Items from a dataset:
+-------+

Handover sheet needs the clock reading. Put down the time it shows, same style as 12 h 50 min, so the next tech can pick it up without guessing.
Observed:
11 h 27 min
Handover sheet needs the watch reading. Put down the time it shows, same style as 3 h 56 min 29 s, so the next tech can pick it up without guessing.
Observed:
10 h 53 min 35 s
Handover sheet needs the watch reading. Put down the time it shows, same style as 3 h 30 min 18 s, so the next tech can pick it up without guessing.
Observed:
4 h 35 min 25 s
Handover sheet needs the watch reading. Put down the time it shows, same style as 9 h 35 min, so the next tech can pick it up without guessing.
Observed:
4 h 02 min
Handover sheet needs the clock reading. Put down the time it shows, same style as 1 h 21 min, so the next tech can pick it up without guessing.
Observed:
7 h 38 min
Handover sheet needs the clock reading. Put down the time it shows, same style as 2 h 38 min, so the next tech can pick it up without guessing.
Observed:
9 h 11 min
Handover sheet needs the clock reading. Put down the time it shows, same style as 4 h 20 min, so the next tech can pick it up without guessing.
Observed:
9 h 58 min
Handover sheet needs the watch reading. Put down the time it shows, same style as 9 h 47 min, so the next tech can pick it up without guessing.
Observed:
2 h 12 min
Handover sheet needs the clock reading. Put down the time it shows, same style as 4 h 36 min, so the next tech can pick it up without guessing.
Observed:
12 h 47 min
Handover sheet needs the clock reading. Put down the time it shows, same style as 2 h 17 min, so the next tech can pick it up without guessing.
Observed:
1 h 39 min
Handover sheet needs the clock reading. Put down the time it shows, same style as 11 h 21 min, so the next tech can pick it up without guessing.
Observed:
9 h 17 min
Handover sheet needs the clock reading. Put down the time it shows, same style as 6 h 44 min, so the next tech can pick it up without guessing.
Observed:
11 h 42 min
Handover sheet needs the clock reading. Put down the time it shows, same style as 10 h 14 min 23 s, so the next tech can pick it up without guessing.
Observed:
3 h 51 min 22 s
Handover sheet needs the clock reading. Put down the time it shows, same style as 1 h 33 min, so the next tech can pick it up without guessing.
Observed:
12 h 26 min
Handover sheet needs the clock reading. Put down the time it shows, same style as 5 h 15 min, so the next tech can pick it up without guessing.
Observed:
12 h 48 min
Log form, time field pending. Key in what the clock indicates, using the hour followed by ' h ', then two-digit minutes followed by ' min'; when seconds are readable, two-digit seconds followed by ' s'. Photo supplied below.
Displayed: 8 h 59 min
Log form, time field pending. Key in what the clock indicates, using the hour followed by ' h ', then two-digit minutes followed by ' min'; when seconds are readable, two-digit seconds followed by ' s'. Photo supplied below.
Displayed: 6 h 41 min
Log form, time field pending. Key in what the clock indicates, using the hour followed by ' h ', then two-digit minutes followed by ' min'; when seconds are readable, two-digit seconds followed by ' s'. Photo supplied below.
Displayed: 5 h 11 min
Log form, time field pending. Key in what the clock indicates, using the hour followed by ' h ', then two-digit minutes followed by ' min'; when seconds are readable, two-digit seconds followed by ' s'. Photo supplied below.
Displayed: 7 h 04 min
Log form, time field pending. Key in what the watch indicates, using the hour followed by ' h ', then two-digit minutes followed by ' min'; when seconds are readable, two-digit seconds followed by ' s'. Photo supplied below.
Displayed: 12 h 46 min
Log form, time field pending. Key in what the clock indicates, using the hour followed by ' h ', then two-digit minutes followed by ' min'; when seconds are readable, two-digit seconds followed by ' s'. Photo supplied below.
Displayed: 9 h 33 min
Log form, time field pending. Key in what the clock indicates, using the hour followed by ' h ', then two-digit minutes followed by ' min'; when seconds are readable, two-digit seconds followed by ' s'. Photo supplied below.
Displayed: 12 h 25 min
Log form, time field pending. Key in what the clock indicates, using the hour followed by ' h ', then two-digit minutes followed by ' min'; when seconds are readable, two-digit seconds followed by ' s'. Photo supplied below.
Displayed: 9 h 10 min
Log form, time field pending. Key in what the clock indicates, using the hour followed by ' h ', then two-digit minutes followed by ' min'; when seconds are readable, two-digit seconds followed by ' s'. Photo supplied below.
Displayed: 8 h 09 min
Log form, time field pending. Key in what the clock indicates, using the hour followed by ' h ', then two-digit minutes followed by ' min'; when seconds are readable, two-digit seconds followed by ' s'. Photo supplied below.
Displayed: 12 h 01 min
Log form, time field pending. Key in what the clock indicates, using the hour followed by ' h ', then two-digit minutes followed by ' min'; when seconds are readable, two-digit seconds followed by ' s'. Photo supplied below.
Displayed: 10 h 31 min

+-------+

● **YOUR INSTRUCTIONS**: Quote every one of the records above verbatim, leaving each line unchanged.

● **SOLUTION**:
Handover sheet needs the clock reading. Put down the time it shows, same style as 12 h 50 min, so the next tech can pick it up without guessing.
Observed:
11 h 27 min
Handover sheet needs the watch reading. Put down the time it shows, same style as 3 h 56 min 29 s, so the next tech can pick it up without guessing.
Observed:
10 h 53 min 35 s
Handover sheet needs the watch reading. Put down the time it shows, same style as 3 h 30 min 18 s, so the next tech can pick it up without guessing.
Observed:
4 h 35 min 25 s
Handover sheet needs the watch reading. Put down the time it shows, same style as 9 h 35 min, so the next tech can pick it up without guessing.
Observed:
4 h 02 min
Handover sheet needs the clock reading. Put down the time it shows, same style as 1 h 21 min, so the next tech can pick it up without guessing.
Observed:
7 h 38 min
Handover sheet needs the clock reading. Put down the time it shows, same style as 2 h 38 min, so the next tech can pick it up without guessing.
Observed:
9 h 11 min
Handover sheet needs the clock reading. Put down the time it shows, same style as 4 h 20 min, so the next tech can pick it up without guessing.
Observed:
9 h 58 min
Handover sheet needs the watch reading. Put down the time it shows, same style as 9 h 47 min, so the next tech can pick it up without guessing.
Observed:
2 h 12 min
Handover sheet needs the clock reading. Put down the time it shows, same style as 4 h 36 min, so the next tech can pick it up without guessing.
Observed:
12 h 47 min
Handover sheet needs the clock reading. Put down the time it shows, same style as 2 h 17 min, so the next tech can pick it up without guessing.
Observed:
1 h 39 min
Handover sheet needs the clock reading. Put down the time it shows, same style as 11 h 21 min, so the next tech can pick it up without guessing.
Observed:
9 h 17 min
Handover sheet needs the clock reading. Put down the time it shows, same style as 6 h 44 min, so the next tech can pick it up without guessing.
Observed:
11 h 42 min
Handover sheet needs the clock reading. Put down the time it shows, same style as 10 h 14 min 23 s, so the next tech can pick it up without guessing.
Observed:
3 h 51 min 22 s
Handover sheet needs the clock reading. Put down the time it shows, same style as 1 h 33 min, so the next tech can pick it up without guessing.
Observed:
12 h 26 min
Handover sheet needs the clock reading. Put down the time it shows, same style as 5 h 15 min, so the next tech can pick it up without guessing.
Observed:
12 h 48 min
Log form, time field pending. Key in what the clock indicates, using the hour followed by ' h ', then two-digit minutes followed by ' min'; when seconds are readable, two-digit seconds followed by ' s'. Photo supplied below.
Displayed: 8 h 59 min
Log form, time field pending. Key in what the clock indicates, using the hour followed by ' h ', then two-digit minutes followed by ' min'; when seconds are readable, two-digit seconds followed by ' s'. Photo supplied below.
Displayed: 6 h 41 min
Log form, time field pending. Key in what the clock indicates, using the hour followed by ' h ', then two-digit minutes followed by ' min'; when seconds are readable, two-digit seconds followed by ' s'. Photo supplied below.
Displayed: 5 h 11 min
Log form, time field pending. Key in what the clock indicates, using the hour followed by ' h ', then two-digit minutes followed by ' min'; when seconds are readable, two-digit seconds followed by ' s'. Photo supplied below.
Displayed: 7 h 04 min
Log form, time field pending. Key in what the watch indicates, using the hour followed by ' h ', then two-digit minutes followed by ' min'; when seconds are readable, two-digit seconds followed by ' s'. Photo supplied below.
Displayed: 12 h 46 min
Log form, time field pending. Key in what the clock indicates, using the hour followed by ' h ', then two-digit minutes followed by ' min'; when seconds are readable, two-digit seconds followed by ' s'. Photo supplied below.
Displayed: 9 h 33 min
Log form, time field pending. Key in what the clock indicates, using the hour followed by ' h ', then two-digit minutes followed by ' min'; when seconds are readable, two-digit seconds followed by ' s'. Photo supplied below.
Displayed: 12 h 25 min
Log form, time field pending. Key in what the clock indicates, using the hour followed by ' h ', then two-digit minutes followed by ' min'; when seconds are readable, two-digit seconds followed by ' s'. Photo supplied below.
Displayed: 9 h 10 min
Log form, time field pending. Key in what the clock indicates, using the hour followed by ' h ', then two-digit minutes followed by ' min'; when seconds are readable, two-digit seconds followed by ' s'. Photo supplied below.
Displayed: 8 h 09 min
Log form, time field pending. Key in what the clock indicates, using the hour followed by ' h ', then two-digit minutes followed by ' min'; when seconds are readable, two-digit seconds followed by ' s'. Photo supplied below.
Displayed: 12 h 01 min
Log form, time field pending. Key in what the clock indicates, using the hour followed by ' h ', then two-digit minutes followed by ' min'; when seconds are readable, two-digit seconds followed by ' s'. Photo supplied below.
Displayed: 10 h 31 min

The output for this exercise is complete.